- **Information**
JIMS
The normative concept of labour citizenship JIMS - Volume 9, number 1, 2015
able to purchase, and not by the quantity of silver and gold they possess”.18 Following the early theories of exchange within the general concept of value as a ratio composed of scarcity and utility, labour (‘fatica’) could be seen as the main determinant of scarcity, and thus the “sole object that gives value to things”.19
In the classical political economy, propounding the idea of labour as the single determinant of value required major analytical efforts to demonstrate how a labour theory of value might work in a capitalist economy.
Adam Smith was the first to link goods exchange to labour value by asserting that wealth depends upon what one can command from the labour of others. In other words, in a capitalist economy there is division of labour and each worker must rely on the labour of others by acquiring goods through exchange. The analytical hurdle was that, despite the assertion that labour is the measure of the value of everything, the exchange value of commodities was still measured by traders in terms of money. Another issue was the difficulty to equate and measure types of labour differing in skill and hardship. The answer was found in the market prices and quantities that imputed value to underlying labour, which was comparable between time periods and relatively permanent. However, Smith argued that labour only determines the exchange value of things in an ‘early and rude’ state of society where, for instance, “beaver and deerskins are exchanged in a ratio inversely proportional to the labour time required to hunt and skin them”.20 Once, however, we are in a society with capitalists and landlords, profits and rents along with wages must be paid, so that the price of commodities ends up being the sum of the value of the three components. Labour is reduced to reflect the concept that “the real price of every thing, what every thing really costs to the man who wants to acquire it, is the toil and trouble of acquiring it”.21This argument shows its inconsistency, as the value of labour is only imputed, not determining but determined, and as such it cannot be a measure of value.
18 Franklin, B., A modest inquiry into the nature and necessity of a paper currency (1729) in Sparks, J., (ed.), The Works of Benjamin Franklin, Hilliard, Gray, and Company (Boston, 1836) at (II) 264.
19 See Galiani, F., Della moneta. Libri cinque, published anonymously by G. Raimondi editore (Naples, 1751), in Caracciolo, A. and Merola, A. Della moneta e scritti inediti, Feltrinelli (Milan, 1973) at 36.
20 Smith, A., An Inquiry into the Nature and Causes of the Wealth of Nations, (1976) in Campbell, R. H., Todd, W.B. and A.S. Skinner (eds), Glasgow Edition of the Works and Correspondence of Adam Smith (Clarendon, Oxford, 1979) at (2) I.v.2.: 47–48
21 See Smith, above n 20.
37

- **Exercise**
Copy every line where the word "JIMS" is present in the entries above.

- **Output below**
JIMS
The normative concept of labour citizenship JIMS - Volume 9, number 1, 2015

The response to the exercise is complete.